Neurociência concorda com crença budista: o “eu” não é constante, está sempre a mudar

 Por Olivia Goldhill
in Quartz | 20 de Setembro de 2015
Embora você possa não se recordar da sua vida em bebé, é bem provável que acredite que a sua individualidade de então – o seu ser essencial – era intrinsecamente o mesmo de hoje.
No entanto, os budistas defendem que isso não passa de uma ilusão – uma filosofia que está a ser cada vez mais corroborada por estudos científicos.
“Os budistas argumentam que nada é constante, tudo muda ao longo do tempo, que o nosso fluxo da consciência está em permanente mudança”, disse à Quartz Evan Thompson, professor de filosofia da mente na University of British Columbia. “E de uma perspectiva da neurociência, o cérebro e o corpo estão num fluxo constante. Não há nada que corresponda ao sentido de que exista um “eu” imutável.
A neurociência e o budismo chegaram a estas ideias de forma independente, porém, alguns investigadores começaram, recentemente, a referir esta religião oriental nos seus estudos – e acabaram por aceitar teorias formuladas, pela primeira vez, por monges budistas há milhares de anos.
Um trabalho de neurociência, publicado em Julho na revista Trends in Cognitive Science, liga a crença budista de que o nosso “eu” está em permanente mudança a áreas físicas do cérebro. Há elementos científicos de que “o auto-processamento no cérebro não é instanciado numa determinada região ou rede, antes se estende a uma ampla gama de flutuações de processos neurais que não parecem ser auto-específicos”, escrevem os autores.

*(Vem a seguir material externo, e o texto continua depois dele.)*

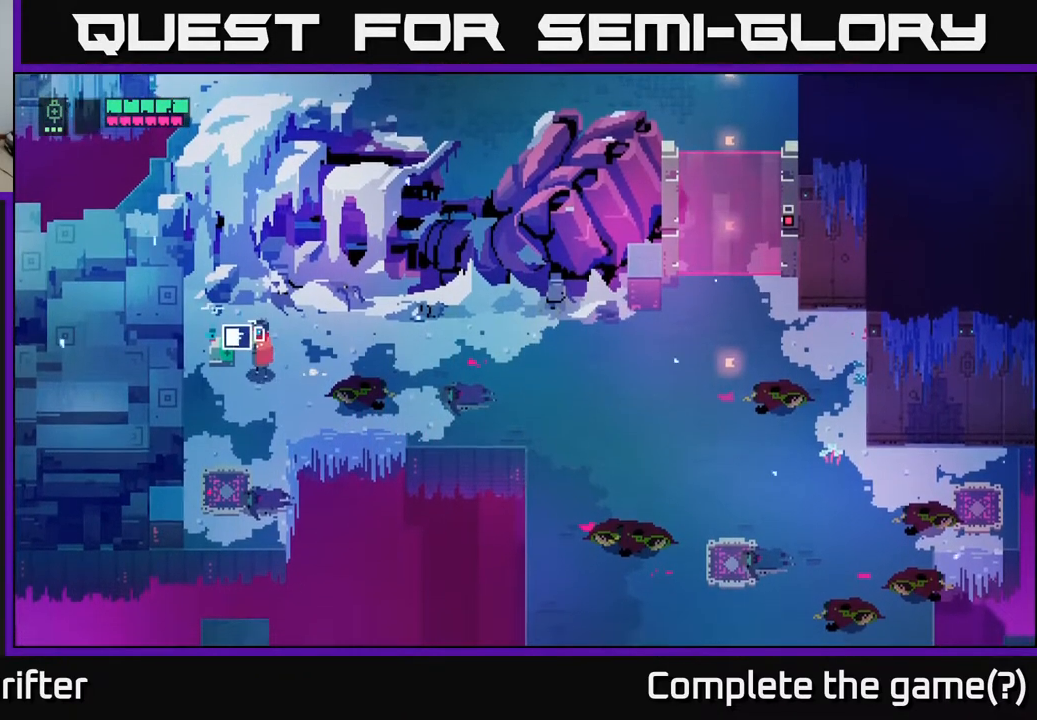
{"buttons": [], "left_stick": "right", "right_stick": "center", "events": [[133, "left_stick", "right"], [267, "Y", "up"]]}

Evan Thompson, cujo trabalho inclui estudos de ciência cognitiva, fenomenologia e filosofia budista, diz que esta não é a única área em que a neurociência e o budismo convergem. Alguns neurocientistas, por exemplo, acreditam agora que as faculdades cognitivas não são fixas, antes podem ser treinadas através da meditação. E que pode haver sustentação científica para a crença budista de que a consciência se prolonga ao estado de sono profundo.
“Na perspectiva geral da neurociência, o sono profundo é um estado de ‘apagão’ onde a consciência desaparece”, diz Evan Thompson. “Na filosofia hindu, alguns teóricos defendem de que existe uma consciência subtil que continua presente no sono sem sonhos, existindo apenas uma falta de capacidade para consolidar isso numa memória do momento a momento.”
Estudos sobre padrões de sono de meditadores sugerem que este possa ser, de facto, o caso. Um estudo publicado em 2013 descobriu que a meditação pode ter um efeito sobre os padrões da atividade eléctrica do cérebro durante o sono, e os dados sugerem que pode haver capacidade para “processar informação e manter algum nível de consciência, mesmo durante um estado onde, normalmente, estas funções cognitivas são altamente limitadas”, de acordo com os pesquisadores.
Porém, nem a neurociência nem o budismo têm uma resposta definitiva sobre como, exatamente, a consciência se relaciona com o cérebro. E os dois campos divergem sobre certos aspectos do tema. Os budistas acreditam que há alguma forma de consciência que não é dependente do corpo físico, enquanto os neurocientistas (e Evan Thompson) discordam.
O investigador, no entanto, concorda com os budistas de que o “eu”, de facto, existe. “Na neurociência, deparamo-nos muitas vezes com pessoas que afirmam que o “eu” é uma ilusão criada pelo cérebro. A minha opinião é que o cérebro e o corpo trabalham em conjunto no contexto do nosso ambiente físico para criar um sentido do “eu”. E é equivocado dizer que só porque é uma construção, seja uma ilusão”, afirma.